NASA’s Juno probe captures fascinating high-resolution images of Jupiter’s icy moon Europa (Image Credit: Space.com)
When NASA’s Juno spacecraft performed its closest approach to Jupiter‘s moon Europa in September 2022, it captured evidence not only for pockets of briny water connected to the world’s deep subsurface ocean, but also for potential scars formed by towering plumes of water vapor — and it caught that evidence on camera
The majority of imagery from the Juno mission is taken by an instrument called JunoCam, which scientists revealed was able to take four high-resolution images of Europa’s surface as it raced past the icy moon at an altitude of just 355 kilometers (220 miles). The spacecraft also employed its Stellar Reference Unit (SRU), which is normally used for imaging faint stars, to help Juno navigate. On this occasion, however, the SRU’s low-light capabilities were adapted to take one image of the night-side of Europa. This is the side that shines only with light reflected off the cloud-tops of Jupiter — we call it “Jupiter-shine.”
Related: NASA’s Juno probe captures amazing views of Jupiter’s volcanic moon Io (video)

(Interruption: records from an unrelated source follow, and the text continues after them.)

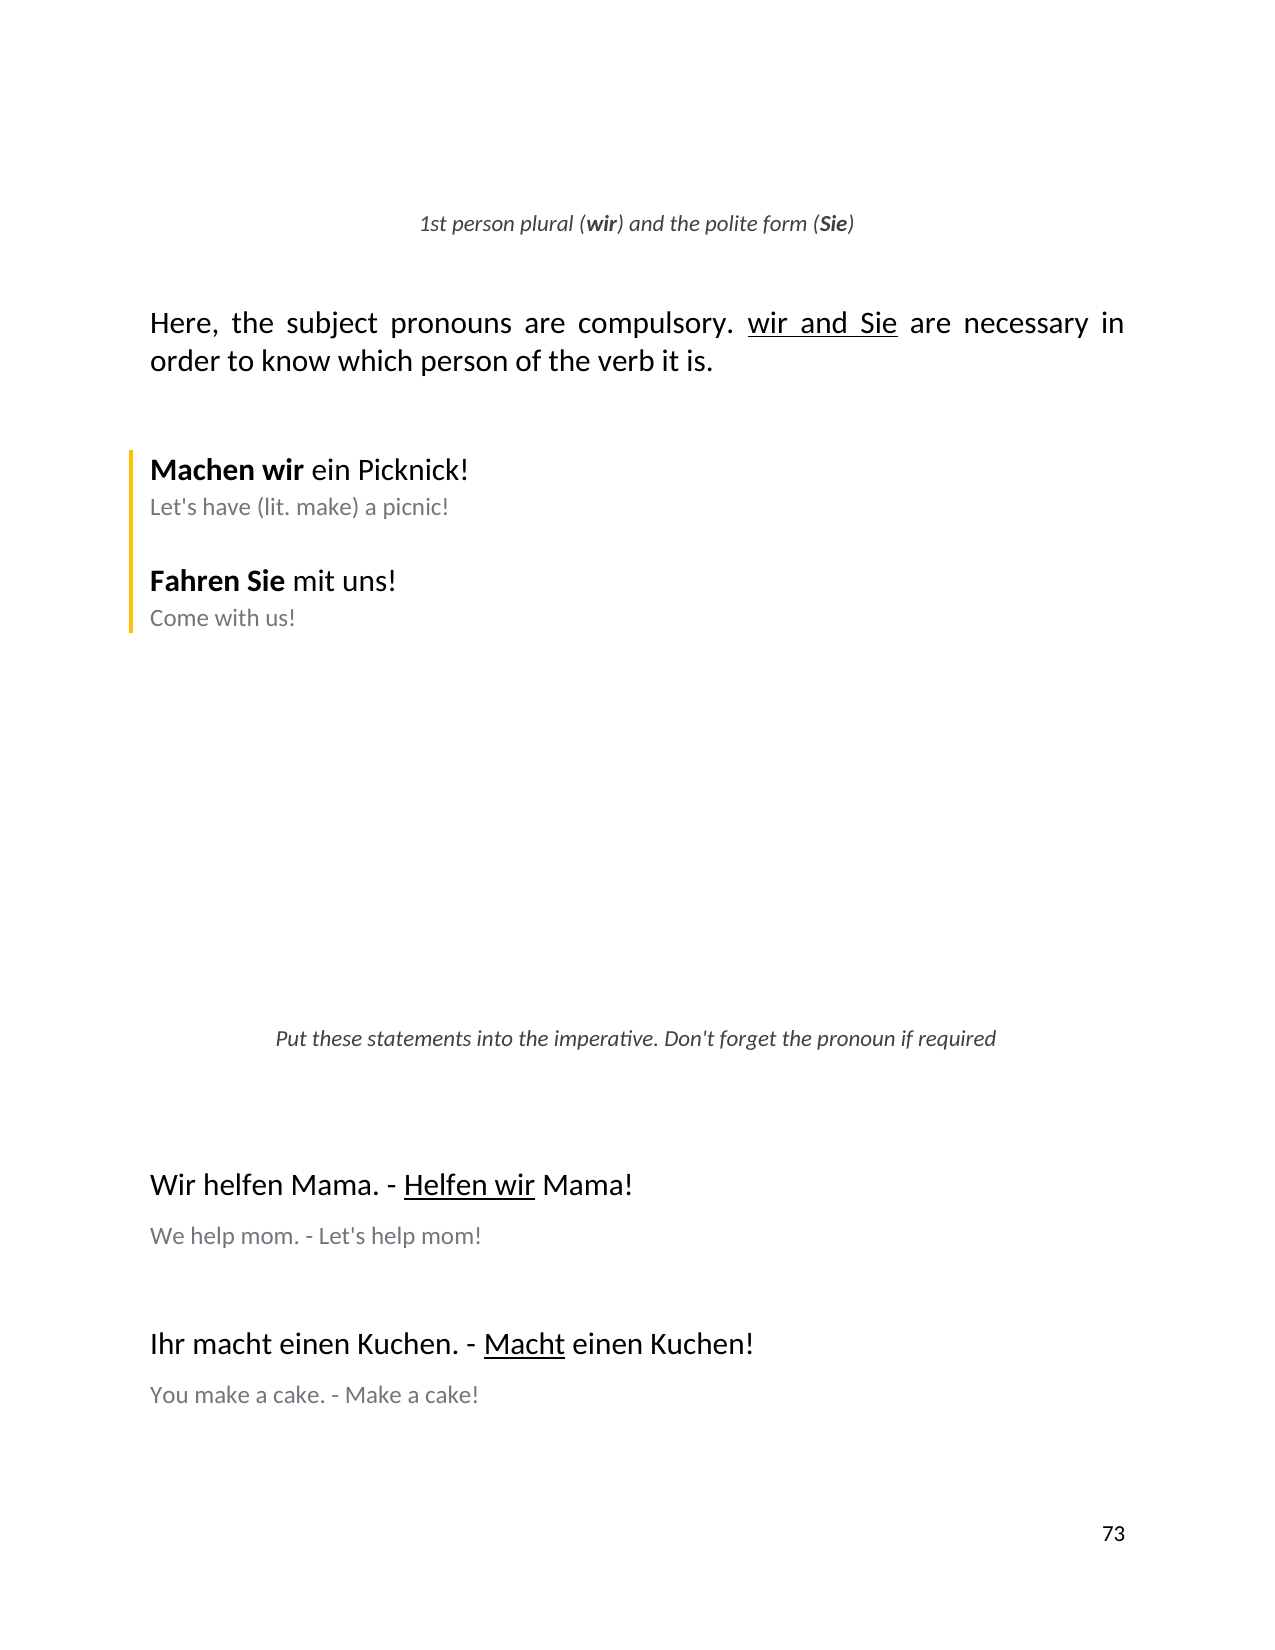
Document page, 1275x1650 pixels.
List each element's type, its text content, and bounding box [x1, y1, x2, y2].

text Fahren Sie mit uns! [133, 561, 1125, 599]
text Machen wir ein Picknick! [133, 450, 1125, 488]
text Put these statements into the imperative. Don't forget the pronoun if required [240, 1024, 1035, 1052]
text Ihr macht einen Kuchen. - Macht einen Kuchen! [150, 1324, 1125, 1362]
text Come with us! [133, 602, 1125, 633]
text You make a cake. - Make a cake! [150, 1379, 1125, 1409]
text 1st person plural (wir) and the polite form (Sie) [240, 209, 1035, 237]
text Here, the subject pronouns are compulsory. wir and Sie are necessary in order to know which person of the verb it is. [150, 303, 1125, 379]
text Wir helfen Mama. - Helfen wir Mama! [150, 1165, 1125, 1203]
text We help mom. - Let's help mom! [150, 1220, 1125, 1250]
text Let's have (lit. make) a picnic! [133, 492, 1125, 522]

The SRU found an unusual feature that has been nicknamed “the Platypus” because of its shape. Formally speaking, it is what’s known as chaos terrain — a jumble of ice blocks, ridges, hummocks and ruddy-brown stains. Chaos terrain has been imaged on the surface of Europa since the days of the Voyager missions, and planetary scientists suspect that such regions may be areas where briny liquid seeps to the surface, partially melting the icy crust.
The platypus is huge, spanning 37 kilometers by 67 kilometers (23 miles by 42 miles). Because Europa’s icy surface tends to smooth itself out over geologically short time spans, erasing surface features such as craters, then the Platypus must be one of the youngest features on the Jovian moon.

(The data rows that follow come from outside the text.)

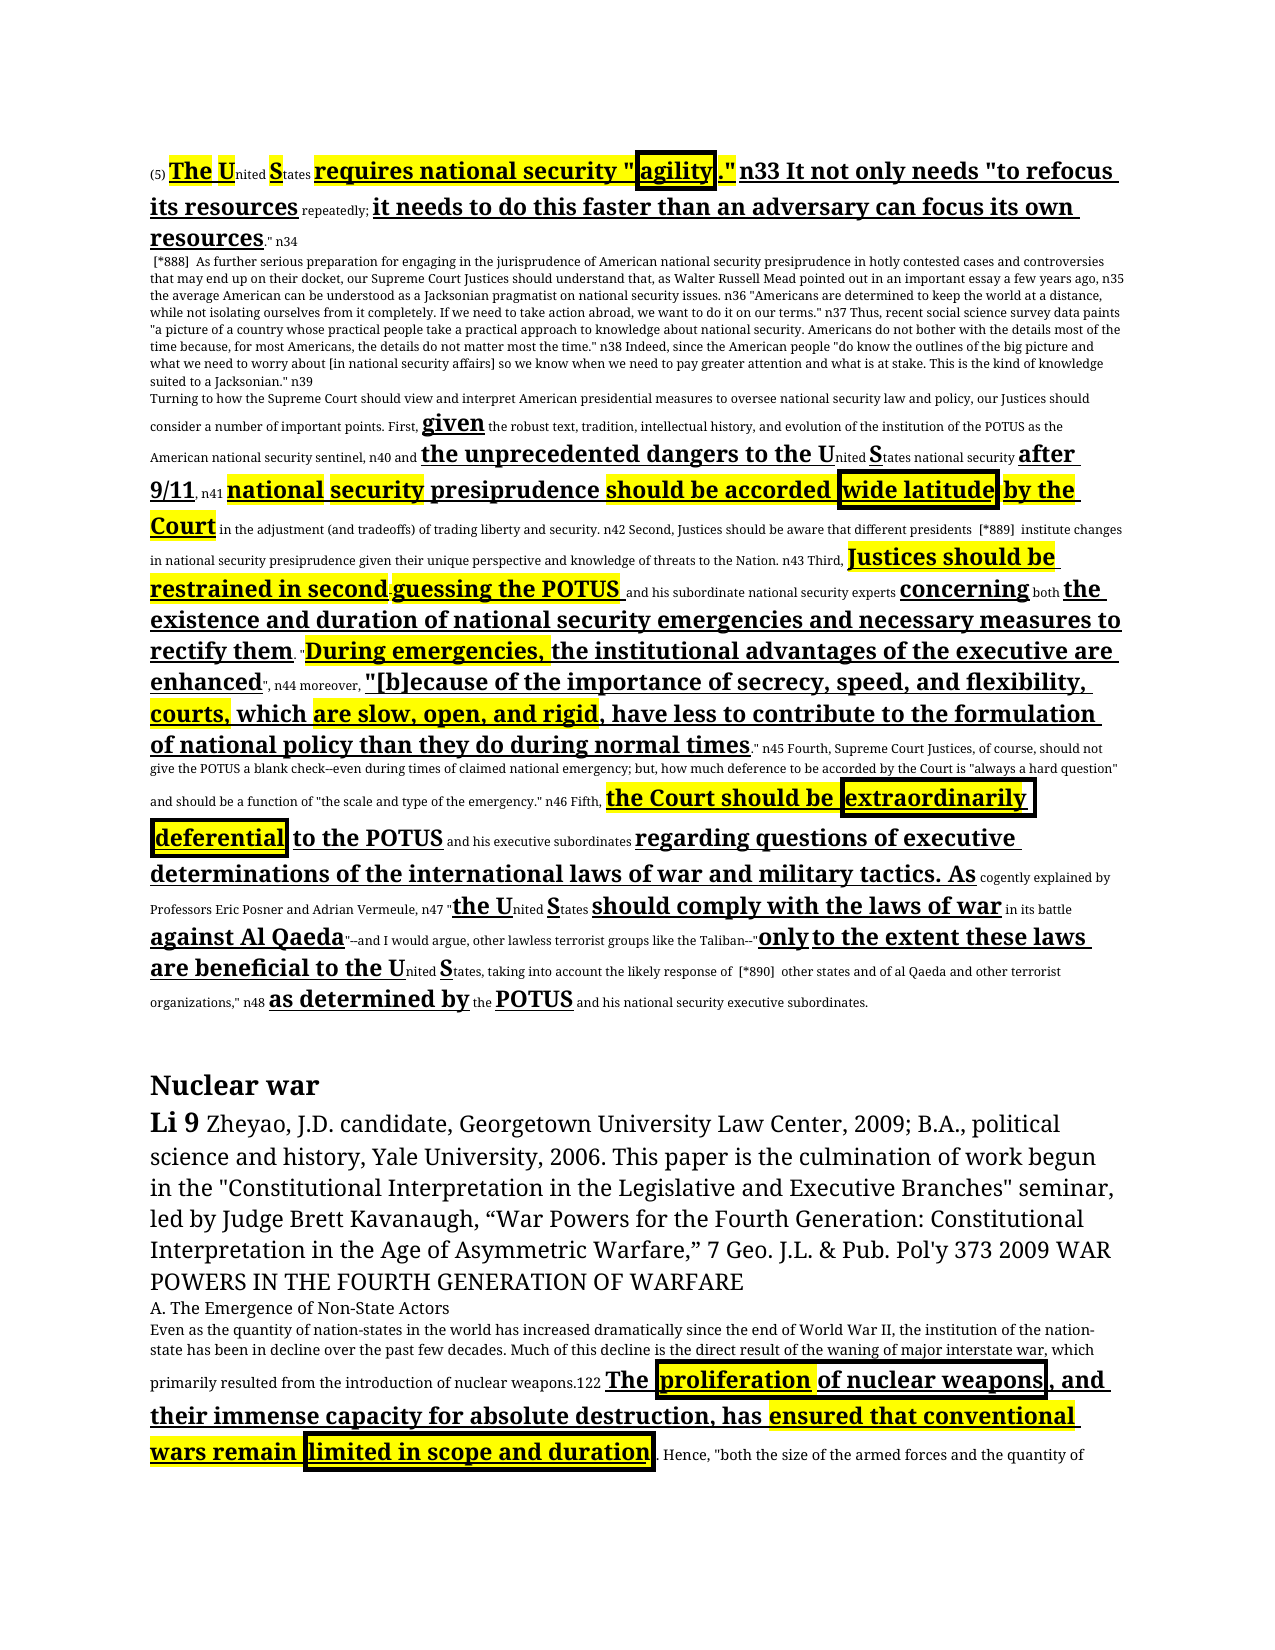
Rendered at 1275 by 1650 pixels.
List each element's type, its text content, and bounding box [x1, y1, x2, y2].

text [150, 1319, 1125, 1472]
text Li 9 Zheyao, J.D. candidate, Georgetown University Law Center, 2009; B.A., political science and history, Yale University, 2006. This paper is the culmination of work begun in the "Constitutional Interpretation in the Legislative and Executive Branches" seminar, led by Judge Brett Kavanaugh, “War Powers for the Fourth Generation: Constitutional Interpretation in the Age of Asymmetric Warfare,” 7 Geo. J.L. & Pub. Pol'y 373 2009 WAR POWERS IN THE FOURTH GENERATION OF WARFARE [150, 1103, 1125, 1297]
text Turning to how the Supreme Court should view and interpret American presidential measures to oversee national security law and policy, our Justices should consider a number of important points. First, given the robust text, tradition, intellectual history, and evolution of the institution of the POTUS as the American national security sentinel, n40 and the unprecedented dangers to the United States national security after 9/11, n41 national security presiprudence should be accorded wide latitude by the Court in the adjustment (and tradeoffs) of trading liberty and security. n42 Second, Justices should be aware that different presidents [*889] institute changes in national security presiprudence given their unique perspective and knowledge of threats to the Nation. n43 Third, Justices should be restrained in second-guessing the POTUS and his subordinate national security experts concerning both the existence and duration of national security emergencies and necessary measures to rectify them. "During emergencies, the institutional advantages of the executive are enhanced", n44 moreover, "[b]ecause of the importance of secrecy, speed, and flexibility, courts, which are slow, open, and rigid, have less to contribute to the formulation of national policy than they do during normal times." n45 Fourth, Supreme Court Justices, of course, should not give the POTUS a blank check--even during times of claimed national emergency; but, how much deference to be accorded by the Court is "always a hard question" and should be a function of "the scale and type of the emergency." n46 Fifth, the Court should be extraordinarily deferential to the POTUS and his executive subordinates regarding questions of executive determinations of the international laws of war and military tactics. As cogently explained by Professors Eric Posner and Adrian Vermeule, n47 "the United States should comply with the laws of war in its battle against Al Qaeda"--and I would argue, other lawless terrorist groups like the Taliban--"only to the extent these laws are beneficial to the United States, taking into account the likely response of [*890] other states and of al Qaeda and other terrorist organizations," n48 as determined by the POTUS and his national security executive subordinates. [150, 390, 1125, 1014]
text A. The Emergence of Non-State Actors [150, 1297, 1125, 1319]
text [*888] As further serious preparation for engaging in the jurisprudence of American national security presiprudence in hotly contested cases and controversies that may end up on their docket, our Supreme Court Justices should understand that, as Walter Russell Mead pointed out in an important essay a few years ago, n35 the average American can be understood as a Jacksonian pragmatist on national security issues. n36 "Americans are determined to keep the world at a distance, while not isolating ourselves from it completely. If we need to take action abroad, we want to do it on our terms." n37 Thus, recent social science survey data paints "a picture of a country whose practical people take a practical approach to knowledge about national security. Americans do not bother with the details most of the time because, for most Americans, the details do not matter most the time." n38 Indeed, since the American people "do know the outlines of the big picture and what we need to worry about [in national security affairs] so we know when we need to pay greater attention and what is at stake. This is the kind of knowledge suited to a Jacksonian." n39 [150, 253, 1125, 390]
text (5) The United States requires national security "agility." n33 It not only needs "to refocus its resources repeatedly; it needs to do this faster than an adversary can focus its own resources." n34 [150, 150, 1125, 253]
subtitle Nuclear war [150, 1067, 1125, 1103]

“These features hint at present-day surface activity and the presence of subsurface liquid water on Europa,” said Heidi Becker, who is the SRU’s lead co-investigator at NASA’s Jet Propulsion Laboratory, in a statement. Becker goes on to suggest that the Platypus will be a primary target for both NASA’s Europa Clipper mission, which launches later this year, and the European JUICE mission, which is already on its way to Jupiter.
Fifty kilometers (31 miles) north of the Platypus are potentially even more exciting features: a set of double ridges flanked by dark stains on the surface. Such features have previously been seen elsewhere on Europa, and are believed to be an origin point for plumes of water vapor that spurt up into space, reaching heights of 200 kilometers (120 miles).

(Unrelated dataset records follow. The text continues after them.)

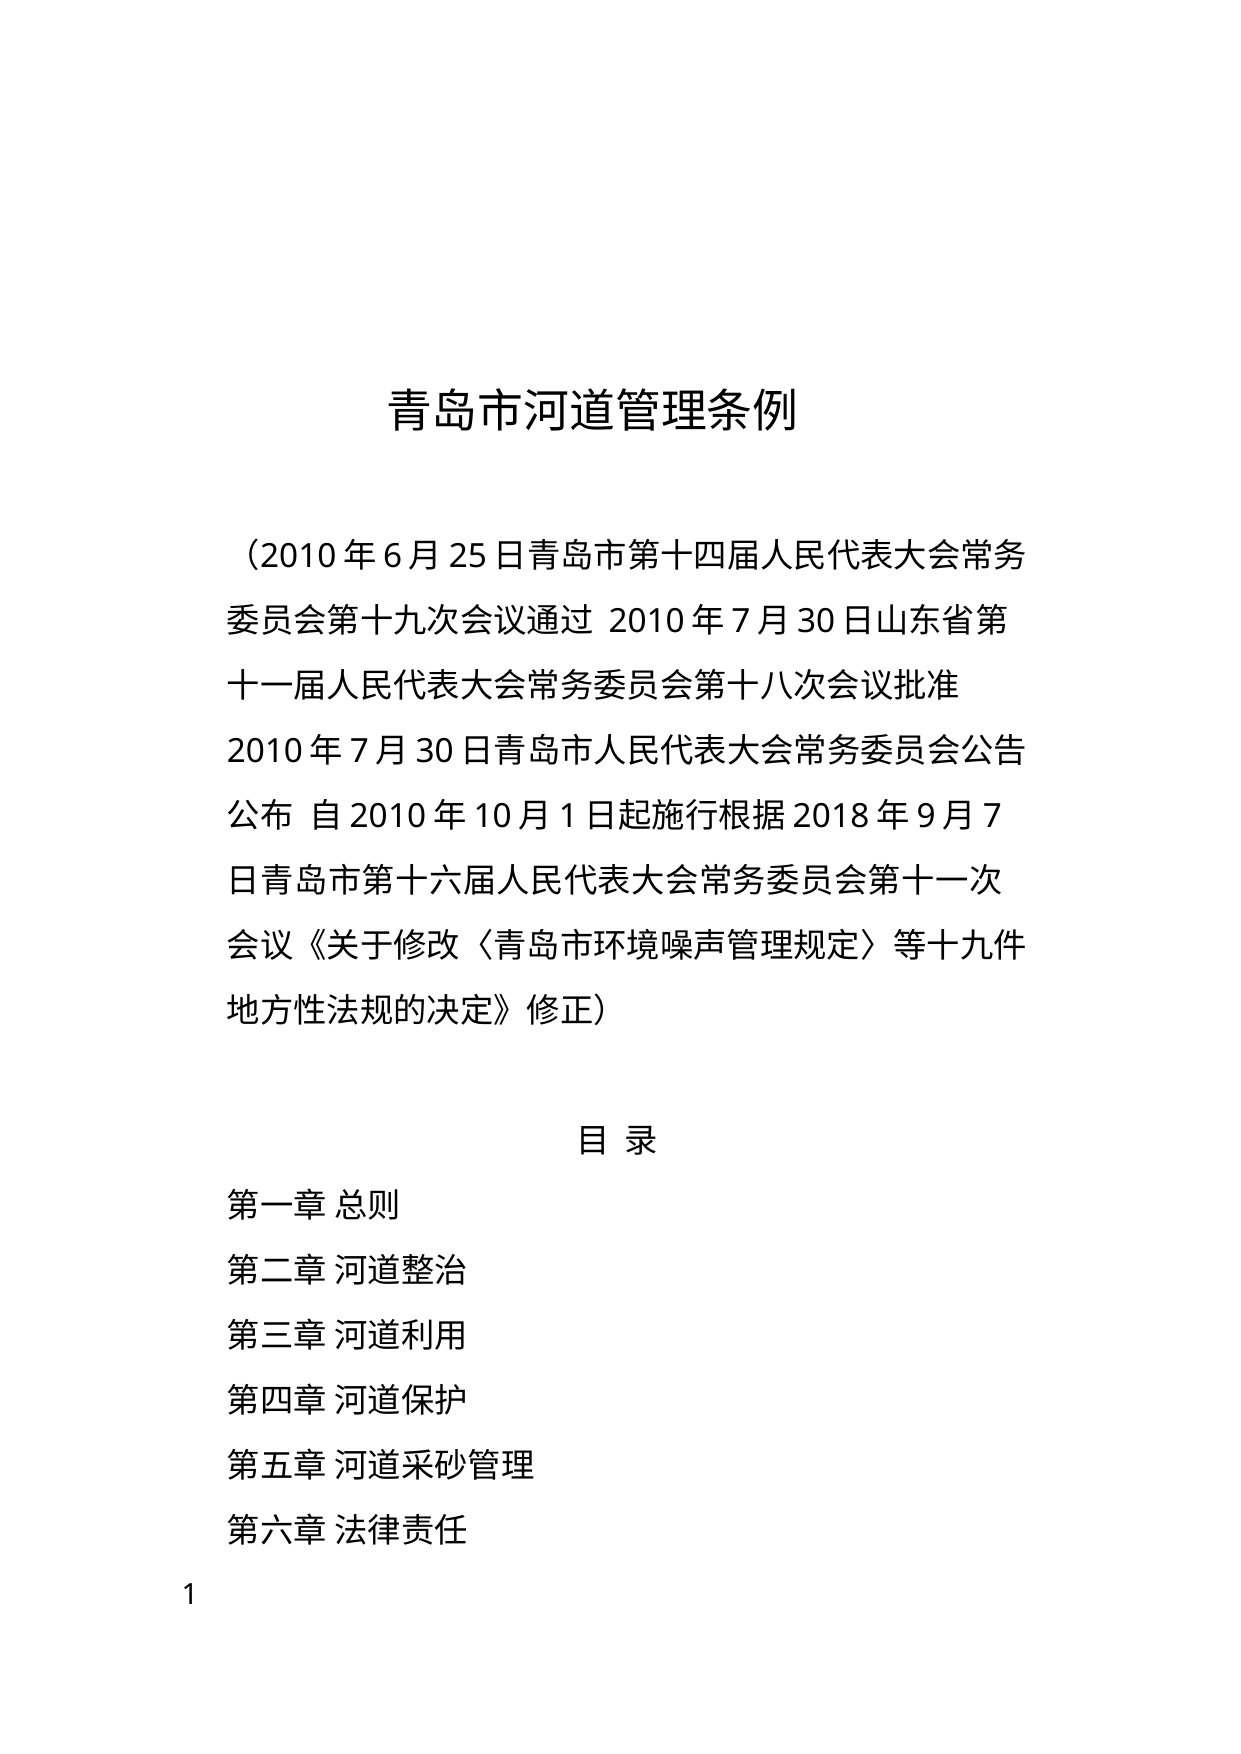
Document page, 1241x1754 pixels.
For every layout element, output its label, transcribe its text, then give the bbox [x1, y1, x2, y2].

text 十一届人民代表大会常务委员会第十八次会议批准 [159, 651, 1081, 716]
text 日青岛市第十六届人民代表大会常务委员会第十一次 [159, 846, 1081, 911]
text （2010年6月25日青岛市第十四届人民代表大会常务 [159, 521, 1081, 586]
text 第三章 河道利用 [159, 1301, 1081, 1366]
text 第六章 法律责任 [159, 1496, 1081, 1561]
text 会议《关于修改〈青岛市环境噪声管理规定〉等十九件 [159, 911, 1081, 976]
text 目 录 [159, 1106, 1081, 1171]
text 第五章 河道采砂管理 [159, 1431, 1081, 1496]
text 第二章 河道整治 [159, 1236, 1081, 1301]
text 第四章 河道保护 [159, 1366, 1081, 1431]
text 青岛市河道管理条例 [159, 358, 1081, 456]
text 公布 自2010年10月1日起施行根据2018年9月7 [159, 781, 1081, 846]
text 2010年7月30日青岛市人民代表大会常务委员会公告 [159, 716, 1081, 781]
text 委员会第十九次会议通过 2010年7月30日山东省第 [159, 586, 1081, 651]
text 第一章 总则 [159, 1171, 1081, 1236]
text 地方性法规的决定》修正） [159, 976, 1081, 1041]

The elusive plumes have been somewhat controversial ever since the Hubble Space Telescope first caught sight of them in 2012. However, unlike Saturn‘s moon Enceladus, where plumes are a predictable and common occurrence, Europa’s plumes have been somewhat spotty, leading some researchers to doubt plumes exist at all on Europa The discovery of trenches, somewhat analogous to the tiger stripes on Enceladus— the points of origin for the world’s plumes — will provide Europa Clipper and JUICE with regions to target in their search for the plumes on Europa as well.
However, Juno has also found powerful evidence that these features, and the surface as a whole, are shifting beneath Juno’s metaphorical feet. Scientists call it “true polar wander,” which means the geographic locations of the poles have meandered across the moon as the icy crust effectively floats on the subsurface global ocean.
“True polar wander occurs if Europa’s icy shell is decoupled from its rocky interior, resulting in high stress levels on the shell, which lead to predictable fracture patterns,” said Candy Hansen, who is a Juno co-investigator at the Planetary Science Institute in Arizona.
Juno imaged these fracture patterns in the form of steep-walled, irregularly shaped depressions between 20 kilometers and 50 kilometers in size (12 miles to 31 miles).
“This is the first time that these fracture patterns have been mapped in [Europa’s] southern hemisphere, suggesting that true polar wander’s effect on Europa’s surface geology is more extensive than previously identified,” said Hansen.
The results of JunoCam’s images of Europa during the flyby were published in March in The Planetary Science Journal, and the SRU results were published in December 2023 in the journal JGR Planets.